To stay in the UK as a refugee you must be unable to live safely in any part of your own country because you fear persecution there.
‘Any part?’ I say. ‘Will you send us back to a different part?’
She frowns, pulling at a strand of her hair, and her lips tighten as if she has eaten something horrible.
‘What you need to do now,’ she says, ‘is get your story straight. Think about what you’re going to say to the immigration officer. Make sure it’s all clear and coherent and as straightforward as possible.’
‘But will you send us back to Turkey or Greece? What does persecution mean to you?’ I say this louder than I meant to and my arm begins to throb. I rub the thick line of tight flesh and red tissue, remembering the edge of the knife, and Lucy Fisher’s face is blurred, my hands are shaking. I undo the top button of my shirt. I try to keep my hands still.
‘Is it hot in here?’ I say.
She says something I cannot hear, I see only that her lips are moving. She is standing up now, and I can feel Afra shifting in her seat beside me. There is the sound of running water. A rushing river. But I see a sparkle, like the edge of a very sharp knife. Lucy Fisher’s hand turning the handle of the tap, walking towards me, placing the glass in my hands and lifting it up to my face as if I am a child. I drink the water, all of it, and she sits down. I can see her clearly now and she looks frightened. Afra places her hand on my leg.
The sky cracks. It is raining. Torrential rain. Worse even than Leros where the land was saturated with rain and sea. I realise that she’s spoken, I hear her voice through the rain, I hear the word enemy, and she stares at me, frowning, and her white face looks flushed.
‘Excuse me?’ I say.
‘I said we’re here to help you as much as we can.’
‘I heard the word enemy,’ I say.
She thrusts her shoulders back and purses her lips, she glances again at Afra, and in the spark of anger that fires up her face and eyes, I see what the Moroccan man was talking about. But it’s not me she’s angry with; she can’t really see me.
‘All I said was that I’m not your enemy.’ Her voice is apologetic now, she shouldn’t have said that, it slipped out, there is pressure on her, I can see it in the way she tugs at that strand of hair. But the words ring out still in the room, even as she packs her things together, even as she speaks to Afra, who now nods her head very slightly at her, if only to acknowledge her presence.

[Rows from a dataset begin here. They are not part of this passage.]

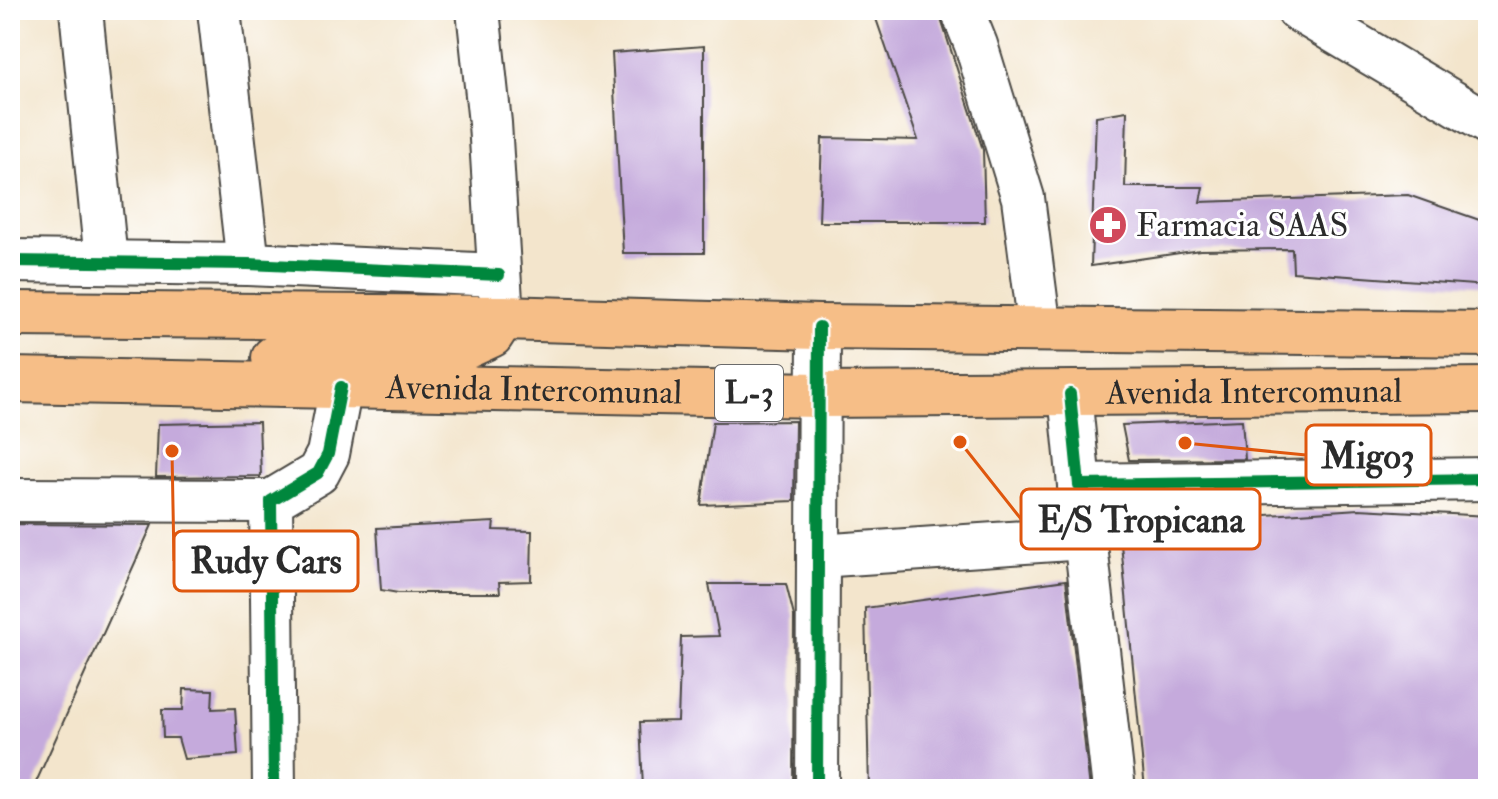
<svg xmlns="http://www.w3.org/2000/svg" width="1498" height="799" font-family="'IM FELL Double Pica',serif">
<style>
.building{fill:#c5aadc}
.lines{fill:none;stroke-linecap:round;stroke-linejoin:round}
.minor-casing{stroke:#494743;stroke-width:46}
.major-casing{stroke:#494743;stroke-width:48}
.minor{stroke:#fff;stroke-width:42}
.major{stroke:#f6be87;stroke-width:44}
.cycleway-casing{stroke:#fff;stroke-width:17}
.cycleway{stroke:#00873e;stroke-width:12}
.labels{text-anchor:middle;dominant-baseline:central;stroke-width:6;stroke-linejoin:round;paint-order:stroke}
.shield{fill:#fff;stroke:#6b6b6b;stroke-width:2}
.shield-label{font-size:32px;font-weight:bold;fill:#2b2b2b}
.poi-label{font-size:34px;fill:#2b2b2b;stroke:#fff;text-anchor:start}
.street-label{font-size:34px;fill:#2b2b2b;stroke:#fff}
.leader{fill:none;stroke:#df570e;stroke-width:3}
.callout-dot{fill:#df570e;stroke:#fff;stroke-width:3}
.callout{fill:#fff;stroke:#df570e;stroke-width:3}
.callout-label{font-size:36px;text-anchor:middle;font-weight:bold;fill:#2b2b2b}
</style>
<rect width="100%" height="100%" fill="#fff"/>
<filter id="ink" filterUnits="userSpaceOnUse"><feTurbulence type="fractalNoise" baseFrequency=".0125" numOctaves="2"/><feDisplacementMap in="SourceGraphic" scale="16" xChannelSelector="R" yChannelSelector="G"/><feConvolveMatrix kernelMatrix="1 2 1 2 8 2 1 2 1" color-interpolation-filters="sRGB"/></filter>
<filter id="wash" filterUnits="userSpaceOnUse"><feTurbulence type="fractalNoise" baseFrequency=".006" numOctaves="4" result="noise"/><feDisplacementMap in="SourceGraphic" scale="32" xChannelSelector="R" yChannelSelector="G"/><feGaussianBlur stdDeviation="1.8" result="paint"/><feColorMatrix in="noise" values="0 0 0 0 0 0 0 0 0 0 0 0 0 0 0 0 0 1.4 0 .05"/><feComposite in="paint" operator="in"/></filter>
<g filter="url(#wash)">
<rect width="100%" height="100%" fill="#f3e5cc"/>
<g id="blocks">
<g class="building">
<polygon points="873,10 938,10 983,150 985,222 819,222 822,138 918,140"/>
<polygon points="704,46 704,253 623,253 612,53"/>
<polygon points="1127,111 1125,187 1203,187 1200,202 1408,195 1488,223 1488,286 1293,272 1292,249 1200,250 1091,266 1096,116"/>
<polygon points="1242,420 1245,459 1129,460 1122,425"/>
<polygon points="795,421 794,501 701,505 713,422"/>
<polygon points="259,422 261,476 156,477 158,424"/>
<polygon points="1359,509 1488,516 1488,789 1145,789 1121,544 1126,530 1191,520"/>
<polygon points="494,522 493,530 532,531 531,581 499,582 500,593 398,593 381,590 377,528"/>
<polygon points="10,524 152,525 33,789 10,789"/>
<polygon points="1066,580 1090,789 869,789 865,608"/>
<polygon points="709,584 786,584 794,616 793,789 643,789 640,722 678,721 681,637 719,636"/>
<polygon points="184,689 213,690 212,709 235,708 238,755 184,759 178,738 163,738 162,710 183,710"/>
</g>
</g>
</g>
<g filter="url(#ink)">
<use href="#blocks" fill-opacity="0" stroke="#494743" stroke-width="2"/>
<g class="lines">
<defs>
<g id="minor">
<polyline points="81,10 106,261"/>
<polyline points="219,10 248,264"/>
<polyline points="478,10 490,123 501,301"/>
<polyline points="962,10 976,45 1023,198 1040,330"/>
<polyline points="1298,10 1488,123"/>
<polyline points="10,261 248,264 499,275"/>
<polyline points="1070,394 1079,485 1488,479"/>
<polyline points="1079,485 1114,789"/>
<polyline points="10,500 271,501"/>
<polyline points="818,556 1085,538"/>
<polyline points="274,789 271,501 318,473 328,454 341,387"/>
<polyline points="817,789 819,327"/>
</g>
<g id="major">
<polyline points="10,314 502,318 819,327 1488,334"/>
<polyline points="274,358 456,351 491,335 502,318"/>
<path id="s1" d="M 10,380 L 819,395 L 1488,390"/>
</g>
</defs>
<use href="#minor" class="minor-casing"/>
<use href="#major" class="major-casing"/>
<use href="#minor" class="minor"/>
<use href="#major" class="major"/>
<defs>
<g id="cycleway">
<polyline points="10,261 248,264 499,275"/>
<polyline points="1070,394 1079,485 1488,479"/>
<polyline points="274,789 271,501 318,473 328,454 341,387"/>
<polyline points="817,789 819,327"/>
</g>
</defs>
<use href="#cycleway" class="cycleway-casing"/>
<use href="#cycleway" class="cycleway"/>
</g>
</g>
<defs>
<symbol id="pharmacy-disc" viewBox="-11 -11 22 22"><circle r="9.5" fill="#d1495b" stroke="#fff"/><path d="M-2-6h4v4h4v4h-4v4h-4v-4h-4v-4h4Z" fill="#fff"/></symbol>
</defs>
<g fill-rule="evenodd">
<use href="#pharmacy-disc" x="1086" y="203" width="44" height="44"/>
</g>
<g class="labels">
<rect class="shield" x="715" y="365" width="68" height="56" rx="6"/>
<g class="shield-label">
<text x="749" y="393">L-3</text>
</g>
<g class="poi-label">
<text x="1136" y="225">Farmacia SAAS</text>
</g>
<g class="street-label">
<text stroke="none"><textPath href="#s1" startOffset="524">Avenida Intercomunal</textPath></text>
<text stroke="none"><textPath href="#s1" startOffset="1244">Avenida Intercomunal</textPath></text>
</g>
</g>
<path class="leader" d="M1185 443L1306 455M960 442L1021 519M172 451L174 561"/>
<g class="callout-dot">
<circle cx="1185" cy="443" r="8"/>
<circle cx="960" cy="442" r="8"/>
<circle cx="172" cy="451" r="8"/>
</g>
<g class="callout">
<rect x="1306" y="425" width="125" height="60" rx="8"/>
<rect x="1021" y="489" width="239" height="60" rx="8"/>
<rect x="174" y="531" width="184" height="60" rx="8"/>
</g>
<g class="callout-label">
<text x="1368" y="468">Migo3</text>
<text x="1141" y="532">E/S Tropicana</text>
<text x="266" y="573">Rudy Cars</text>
</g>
<rect width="1498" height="799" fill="none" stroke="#fff" stroke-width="40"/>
</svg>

‘I hope you are OK, Mr Ibrahim,’ she says as she leaves.
I wish I knew who my enemy was.
Later, I step out into the concrete garden and sit on the chair beneath the tree. I remember the humming of the bees, the sound of peace, I can almost smell the honey, lemon blossoms and aniseed, but this is suddenly replaced by the hollow smell of ash.
There is a buzzing. Not a collective sound like thousands of bees in the apiaries, but a single buzz. On the ground by my feet there is a bee. When I look closely I see that she has no wings. I put my hand out and she crawls onto my finger, making her way onto my palm – a bumblebee, plump and furry, such soft pile, with broad bands of yellow and black and a long tongue tucked under her body. She is crawling over the back of my wrist now so I take her inside with me and sit in the armchair and watch her as she nestles into my hand, preparing to sleep. In the living room the landlady brings us tea with milk. It’s busy in here tonight. Most of the women have gone to bed, apart from one, who is talking in low whispers to a man beside her in Farsi. I can tell from the way she is wearing her hijab loose over her hair that she is probably from Afghanistan.